Pancreatic cancer, ranking third among the leading causes of cancer-related fatalities in the United States, exhibited a meager 12% 5-year relative survival rate, presenting formidable challenges due to its highly metastatic nature, absence of screening methods and resistance to existing chemotherapy.
Pancreatic ductal adenocarcinoma (PDA) stands out as the most prevalent and formidable variant of pancreatic cancer.
In a recent investigation by scholars at the University of California, scientists pinpointed an atypical expression of the Engrailed-1 (EN1) protein that contributes to the advancement and metastasis of pancreatic cancer.
Unraveling its mechanisms would assist researchers in pinpointing potential targets and enhancing patient survival.
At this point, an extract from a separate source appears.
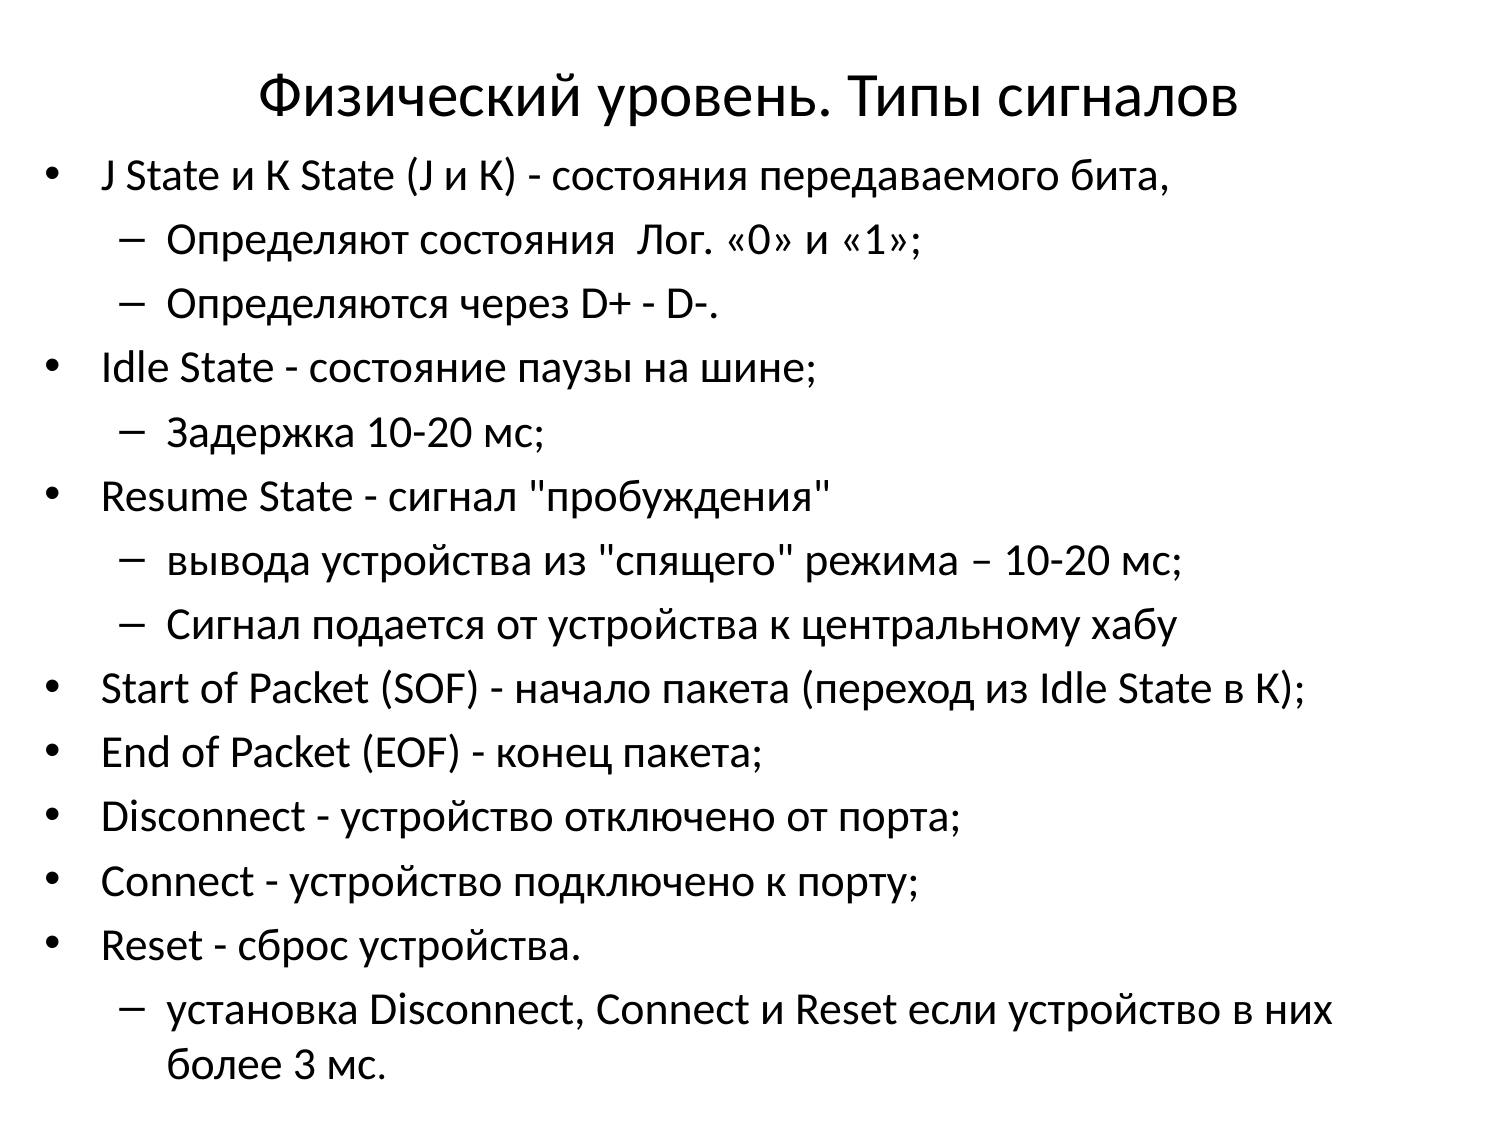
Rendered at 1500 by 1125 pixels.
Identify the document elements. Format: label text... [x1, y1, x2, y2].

Metastasis, a pivotal facet of pancreatic cancer advancement, has proven intricate to trace back to distinct genetic mutations.
Acknowledging this challenge, researchers, led by Chang-Il Hwang, delved into non-genetic factors like epigenetic alterations or modified protein synthesis.
The team uncovered heightened transcription factors in metastasized pancreatic cancers compared to primary tumors.
Notably, among these proteins, EN1 took center stage, typically vital for neuron survival during development and not ordinarily produced in adult pancreatic cells.